Hayata eşitsiz şartlarda başlayan, gerçekten dilenmek zorunda kalanların bu kadar çok olduğu bir dünyada, sistemden kaynaklanan bir sorun olduğu tartışılmaz bir gerçek. Dilenmek ve ‘sınıfaltı’ kesimin varlığı, sistemin insana uyguladığı şiddetin bir sonucu. Sistemin sonucunu kişilerin üzerine yüklemek de büyük haksızlık... Biz onlar hakkında “Duygu sömürüsü yapıyorlar, onlar da çalışsınlar, para verince iyice alışırlar” gibi şeyler söylerken onların yaşadığı çok daha korkunç; onlar ölmemeye çalışıyor... Bu düşüncelerden sıyrılıp iki liramla birlikte Taksim meydanına doğru yürüdüm. Karşıdan karşıya geçmem zaman aldı çünkü hiçbir araba bana yol vermedi, elimle “1 dakika” dememe rağmen durmadılar.
“DELİYE BENZEMİŞSİN KIZIM” | Galatasaray’a doğru giderken bir simitçide durdum. Hiçbir şey söylemeden simitçinin beni görmesini bekledim.
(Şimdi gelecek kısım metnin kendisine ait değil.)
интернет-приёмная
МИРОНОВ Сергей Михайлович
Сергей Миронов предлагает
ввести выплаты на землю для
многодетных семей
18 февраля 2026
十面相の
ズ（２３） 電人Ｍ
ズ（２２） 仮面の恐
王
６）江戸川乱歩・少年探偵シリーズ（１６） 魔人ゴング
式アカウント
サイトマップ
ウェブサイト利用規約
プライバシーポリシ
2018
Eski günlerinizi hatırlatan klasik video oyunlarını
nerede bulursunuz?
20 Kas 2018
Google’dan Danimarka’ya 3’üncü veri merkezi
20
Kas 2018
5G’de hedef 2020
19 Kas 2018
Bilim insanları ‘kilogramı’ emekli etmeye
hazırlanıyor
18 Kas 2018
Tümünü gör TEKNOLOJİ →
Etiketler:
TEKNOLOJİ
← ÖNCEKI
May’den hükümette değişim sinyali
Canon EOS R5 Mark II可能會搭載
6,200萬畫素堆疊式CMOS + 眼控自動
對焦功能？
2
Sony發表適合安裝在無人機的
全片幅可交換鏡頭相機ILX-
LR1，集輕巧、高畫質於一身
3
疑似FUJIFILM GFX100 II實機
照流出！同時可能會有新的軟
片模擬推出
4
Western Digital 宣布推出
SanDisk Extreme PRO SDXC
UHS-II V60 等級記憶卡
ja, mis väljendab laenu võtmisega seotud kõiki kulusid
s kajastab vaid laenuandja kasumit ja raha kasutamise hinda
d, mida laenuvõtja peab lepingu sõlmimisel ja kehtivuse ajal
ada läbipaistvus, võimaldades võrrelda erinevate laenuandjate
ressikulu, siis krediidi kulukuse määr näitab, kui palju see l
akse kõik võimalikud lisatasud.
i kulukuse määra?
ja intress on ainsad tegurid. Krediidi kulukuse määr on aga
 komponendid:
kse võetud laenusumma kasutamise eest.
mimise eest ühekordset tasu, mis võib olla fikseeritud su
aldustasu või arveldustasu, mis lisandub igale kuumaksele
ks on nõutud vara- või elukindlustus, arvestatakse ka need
Gördü, bir süre daha sustum. Sonunda, “Simit mi istiyorsun, al” diyerek bana bir simit uzattı. Haber yaptığımı söyleyerek parasını uzattım, “Dilenciden çok deliye benzemişsin kızım” diyerek güldü.
KALBİM KIRILDI | Yolda yürürken yaklaştığım her kişi benden kaçtı. Sanki oturup avuç açmamı daha güvenli buluyorlardı, yürürken benden daha çok rahatsız olmuşlardı. Gözlerime bakmadan üzerimden geçen acıma, garipseme ve huzursuzluk dolu bakışlar kalbimi kırmaya başladı
Benim de onlar gibi, gülen, ağlayan, rüya gören, acıkan bir insan olduğumu unutmuşa benziyorlardı. Birini dışlamak, kendinden ayırmak ne kadar da kolaydı! Hiç var olmasam daha iyi gibiydi... Bu his içime işledi, kendimi hayli kötü hissettim çünkü kendime bakışımı da etkiliyordu. Gerçekten bu durumda olan insanların kendileriyle ilişkisinin ne kadar hırpalanmış olabileceğini tahayyül etmekte zorlandım.